Exercise => Rewrite the portion of the article on nanofiber energy harvesting starting with "I had the opportunity" and going on through "a traditional generator.", changing "traditional generator" to "conventional generator".

Passage to read =>
****************
I had the opportunity last week to talk to Dr. Xudong Wang from the University of Wisconsin about his research into energy harvesting using nanfibers. By coincidence this came just a week after I talked to Dr. Krupenkin about his energy harvesting technology. They are similar in that they generate energy using the electrostatic force to move current rather than by moving a wire through a magnetic field as in a traditional generator.
Nanofiber energy harvesting uses materials that develop a charge when mechanical compression deforms their crystalline structure. This happens in materials made of atoms with a high disparity of charge. The compression causes one side of the material to have more atoms of a positive charge while the other side has more negatively charged atoms. PVDF is common material with this property. It can develop several volts when compressed.
Dr. Wang is researching ZnO because it can be grown into nanofibers and it is not toxic to the human body, so it may therefore lend itself to powering medical implants. Nanofibers can be located in an assembly in which wires or other nanofibers brush against them, causing them to develop a charge. This charge can be collected and stored in a battery or capacitor.
The ZnO nanofibers typically only develop hundreds of millivolts, which makes it harder to harness than energy from PVDF. How to collect charge efficiently from low-voltage sources is outside Dr. Wang's focus.
The energy from airflow can be harvested from a thin film using this property by allowing the film to oscillate in the wind. This has been demonstrated with PVDF. If researchers can make this work with very thin films using nanotechnology, tiny amounts of power could be harvested from the airflow associated with respiration. It would be good to see a productive use for a phenomenon that has become a metaphor for general engineering failure owing to the case of Galloping Gertie.
This technology touches me personally because my mother-in-law has a pacemaker. Her doctors are monitoring its battery's charge. Replacing the battery requires surgery, which can always be risky in people with health problems. So deciding at which point to change the battery becomes tricky decision. One application Dr. Wang talked about was pacemakers. The heart undergoes a lot of motion from which energy could be harvested. If this technology could provide even some of the power for a pacemaker, it would be a huge benefit to patients.
As with all energy harvesting, my impression is someone needs to find a "killer app" for it. I'm not clear whether enough charge could be collected from nanofibers to put a dent in a pacemaker's energy budget. It will likely find applications that the reasearchers haven't even considered.
****************
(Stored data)
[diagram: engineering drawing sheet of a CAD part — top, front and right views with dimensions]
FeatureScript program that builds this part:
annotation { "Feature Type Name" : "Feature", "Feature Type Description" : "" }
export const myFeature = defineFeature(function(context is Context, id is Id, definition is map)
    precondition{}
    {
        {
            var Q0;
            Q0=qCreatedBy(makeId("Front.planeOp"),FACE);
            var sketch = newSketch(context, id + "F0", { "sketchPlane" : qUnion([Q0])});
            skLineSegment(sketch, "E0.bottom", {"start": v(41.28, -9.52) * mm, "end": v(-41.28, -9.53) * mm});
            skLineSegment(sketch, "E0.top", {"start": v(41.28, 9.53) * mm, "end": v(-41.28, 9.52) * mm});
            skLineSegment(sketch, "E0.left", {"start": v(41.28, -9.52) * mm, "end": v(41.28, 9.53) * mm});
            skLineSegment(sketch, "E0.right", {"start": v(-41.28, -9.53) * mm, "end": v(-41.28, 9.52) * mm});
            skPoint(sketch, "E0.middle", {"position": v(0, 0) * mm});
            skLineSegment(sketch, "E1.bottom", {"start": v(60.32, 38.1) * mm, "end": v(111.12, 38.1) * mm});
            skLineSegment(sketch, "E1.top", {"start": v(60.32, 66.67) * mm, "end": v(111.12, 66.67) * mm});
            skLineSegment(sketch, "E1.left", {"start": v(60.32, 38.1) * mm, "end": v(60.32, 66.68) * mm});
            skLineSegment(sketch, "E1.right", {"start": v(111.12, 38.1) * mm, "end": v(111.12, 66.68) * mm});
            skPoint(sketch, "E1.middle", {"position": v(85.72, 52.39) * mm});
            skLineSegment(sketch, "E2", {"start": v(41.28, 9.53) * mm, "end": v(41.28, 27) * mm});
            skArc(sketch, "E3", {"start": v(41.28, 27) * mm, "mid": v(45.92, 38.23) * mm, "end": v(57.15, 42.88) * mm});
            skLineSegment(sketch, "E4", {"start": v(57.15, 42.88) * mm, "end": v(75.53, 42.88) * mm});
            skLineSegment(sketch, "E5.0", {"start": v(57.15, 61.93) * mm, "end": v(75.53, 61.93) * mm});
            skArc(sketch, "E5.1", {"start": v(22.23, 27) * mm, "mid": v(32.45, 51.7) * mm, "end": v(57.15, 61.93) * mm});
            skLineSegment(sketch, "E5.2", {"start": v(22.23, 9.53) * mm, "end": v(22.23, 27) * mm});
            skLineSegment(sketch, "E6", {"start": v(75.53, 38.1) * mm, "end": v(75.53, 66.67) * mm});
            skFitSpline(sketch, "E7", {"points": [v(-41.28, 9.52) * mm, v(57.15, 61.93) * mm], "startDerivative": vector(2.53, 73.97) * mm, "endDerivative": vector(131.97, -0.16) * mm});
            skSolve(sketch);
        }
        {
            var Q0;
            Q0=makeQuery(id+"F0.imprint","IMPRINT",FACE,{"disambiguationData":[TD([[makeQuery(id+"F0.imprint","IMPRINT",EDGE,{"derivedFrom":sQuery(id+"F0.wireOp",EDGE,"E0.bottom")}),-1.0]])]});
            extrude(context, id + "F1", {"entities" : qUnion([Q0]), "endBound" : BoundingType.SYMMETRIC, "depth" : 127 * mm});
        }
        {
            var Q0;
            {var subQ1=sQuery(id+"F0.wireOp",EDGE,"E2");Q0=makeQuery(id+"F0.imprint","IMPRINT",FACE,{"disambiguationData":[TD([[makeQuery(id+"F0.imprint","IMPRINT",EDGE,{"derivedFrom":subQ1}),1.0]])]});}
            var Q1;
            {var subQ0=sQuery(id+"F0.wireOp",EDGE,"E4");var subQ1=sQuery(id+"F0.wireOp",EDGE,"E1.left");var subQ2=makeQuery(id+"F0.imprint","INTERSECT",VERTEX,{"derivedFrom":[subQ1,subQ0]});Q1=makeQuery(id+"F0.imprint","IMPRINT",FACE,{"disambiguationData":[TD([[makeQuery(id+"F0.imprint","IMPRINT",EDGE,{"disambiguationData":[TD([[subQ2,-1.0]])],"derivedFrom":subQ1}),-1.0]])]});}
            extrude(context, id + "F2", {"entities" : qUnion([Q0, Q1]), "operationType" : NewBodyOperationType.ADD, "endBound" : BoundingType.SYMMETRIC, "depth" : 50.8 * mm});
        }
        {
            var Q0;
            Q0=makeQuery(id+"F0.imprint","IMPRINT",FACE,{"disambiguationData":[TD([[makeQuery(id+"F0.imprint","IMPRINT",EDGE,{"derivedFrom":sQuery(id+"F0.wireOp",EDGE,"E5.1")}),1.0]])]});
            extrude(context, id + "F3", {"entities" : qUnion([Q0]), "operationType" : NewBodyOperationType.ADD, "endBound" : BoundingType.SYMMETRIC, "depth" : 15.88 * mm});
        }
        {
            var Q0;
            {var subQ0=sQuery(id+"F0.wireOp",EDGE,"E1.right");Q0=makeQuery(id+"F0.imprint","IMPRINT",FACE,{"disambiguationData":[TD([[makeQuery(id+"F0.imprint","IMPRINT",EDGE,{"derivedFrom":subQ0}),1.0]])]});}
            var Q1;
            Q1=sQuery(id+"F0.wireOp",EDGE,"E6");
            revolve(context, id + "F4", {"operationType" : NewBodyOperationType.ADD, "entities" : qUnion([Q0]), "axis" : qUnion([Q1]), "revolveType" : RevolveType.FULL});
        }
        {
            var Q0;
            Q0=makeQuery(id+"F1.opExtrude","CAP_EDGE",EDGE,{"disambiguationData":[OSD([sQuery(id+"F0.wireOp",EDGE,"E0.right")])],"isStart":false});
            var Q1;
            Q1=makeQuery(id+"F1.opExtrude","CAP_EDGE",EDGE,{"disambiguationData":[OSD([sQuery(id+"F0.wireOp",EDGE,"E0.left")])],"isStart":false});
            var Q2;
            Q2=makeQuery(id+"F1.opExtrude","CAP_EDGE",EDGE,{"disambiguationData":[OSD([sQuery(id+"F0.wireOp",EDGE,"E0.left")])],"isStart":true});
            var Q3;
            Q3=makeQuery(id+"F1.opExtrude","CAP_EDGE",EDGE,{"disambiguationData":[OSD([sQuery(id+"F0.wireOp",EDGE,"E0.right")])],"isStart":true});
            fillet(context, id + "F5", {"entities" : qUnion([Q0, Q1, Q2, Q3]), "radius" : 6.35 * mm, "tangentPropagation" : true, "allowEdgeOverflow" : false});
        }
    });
****************
Problem solution =>
I had the opportunity last week to talk to Dr. Xudong Wang from the University of Wisconsin about his research into energy harvesting using nanfibers. By coincidence this came just a week after I talked to Dr. Krupenkin about his energy harvesting technology. They are similar in that they generate energy using the electrostatic force to move current rather than by moving a wire through a magnetic field as in a conventional generator.